Working on a small part of the bigger process can create hurdles later if you decide to move into something different (eg. Finishes Foreman to Structures Foreman). It can also be challenging to progress in companies of this size (eg. CA to PM role etc) as there is a lot of perceived risk involved for a builder letting a first-time PM cut their teeth on a $100m + development.

large builder vs smaller builder career considerations

Smaller Builder Pros

Wider construction exposure

Smaller builders offer greater project diversity and also exposure to a wider range of tasks and responsibilities which will broaden your skillset as you’ll be across the entire construction process beyond your own role. This means there’ll be less chance of being pigeonholed.


You’ll have greater access to a builder’s owners/directors, and usually, these business leaders are very willing to provide mentoring opportunities. This means you’ll have more of a say in business activities and the chance to gain a business understanding of the industry beyond the project build.

Increased work/life balance

Generally, the size and complexity of the jobs carried out by these builders are smaller and less technical with fewer control processes in the project delivery phase. Therefore, there is higher productivity, and the projects move at a quicker pace.

Career progression

Career progression is often more attainable as the perceived risk of letting a less experienced professional take the lead on a project isn’t as high in smaller builders, so the opportunity to progress is easier to come by.

Smaller Builder Cons

Less in-depth experience

There’ll be less exposure to one particular role. The old adage ‘jack of all trades, master of none’ comes to mind here which can hold you back if you’d like to move to a larger builder down the track.

Lower salary

In general, salaries are less competitive compared to larger builders, due to the smaller size, scope and complexity of the works being carried out. So, if salary is your key driver, you should factor this into your employment decision.

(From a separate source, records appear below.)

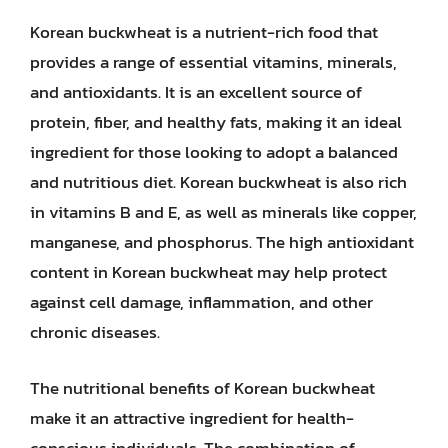
Korean buckwheat is a nutrient-rich food that
provides a range of essential vitamins, minerals,
and antioxidants. It is an excellent source of
protein, fiber, and healthy fats, making it an ideal
ingredient for those looking to adopt a balanced
and nutritious diet. Korean buckwheat is also rich
in vitamins B and E, as well as minerals like copper,
manganese, and phosphorus. The high antioxidant
content in Korean buckwheat may help protect
against cell damage, inflammation, and other
chronic diseases.
The nutritional benefits of Korean buckwheat
make it an attractive ingredient for health-
conscious individuals. The combination of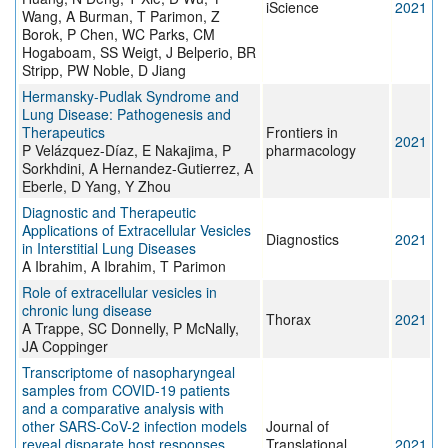
iScience
2021
Wang, A Burman, T Parimon, Z
Borok, P Chen, WC Parks, CM
Hogaboam, SS Weigt, J Belperio, BR
Stripp, PW Noble, D Jiang
Hermansky-Pudlak Syndrome and
Lung Disease: Pathogenesis and
Therapeutics
Frontiers in
2021
P Velázquez-Díaz, E Nakajima, P
pharmacology
Sorkhdini, A Hernandez-Gutierrez, A
Eberle, D Yang, Y Zhou
Diagnostic and Therapeutic
Applications of Extracellular Vesicles
Diagnostics
2021
in Interstitial Lung Diseases
A Ibrahim, A Ibrahim, T Parimon
Role of extracellular vesicles in
chronic lung disease
Thorax
2021
A Trappe, SC Donnelly, P McNally,
JA Coppinger
Transcriptome of nasopharyngeal
samples from COVID-19 patients
and a comparative analysis with
other SARS-CoV-2 infection models
Journal of
reveal disparate host responses
Translational
2021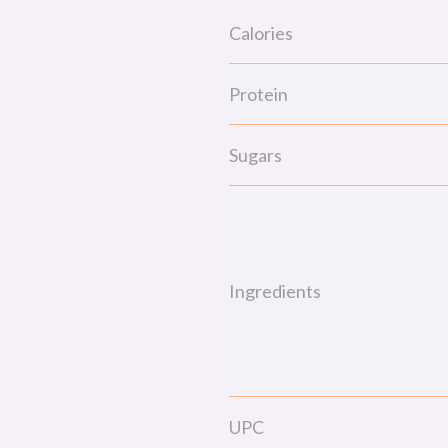
Calories
Protein
Sugars
Ingredients
UPC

Limited large project exposure

If your goal is to deliver on large projects, you’ll eventually need to move on from the smaller builder space. Project experience in this dollar value range is something you’ll only find in your large builders.

Challenges with systems

Smaller builders often have limited financial resources to obtain current software and project management systems, which can result in basic systems and limited training resources. In these cases, training is often provided by the owner or a small group of individuals, who may not be effective at teaching the best methods for approaching your role.


Remember, there is no right or wrong employer. Your personality, preferences and career goals should drive who you work for. That’s why it’s crucial to understand the pros and cons of working in the different tiered builders before starting out your job search. What works for some won’t work for others.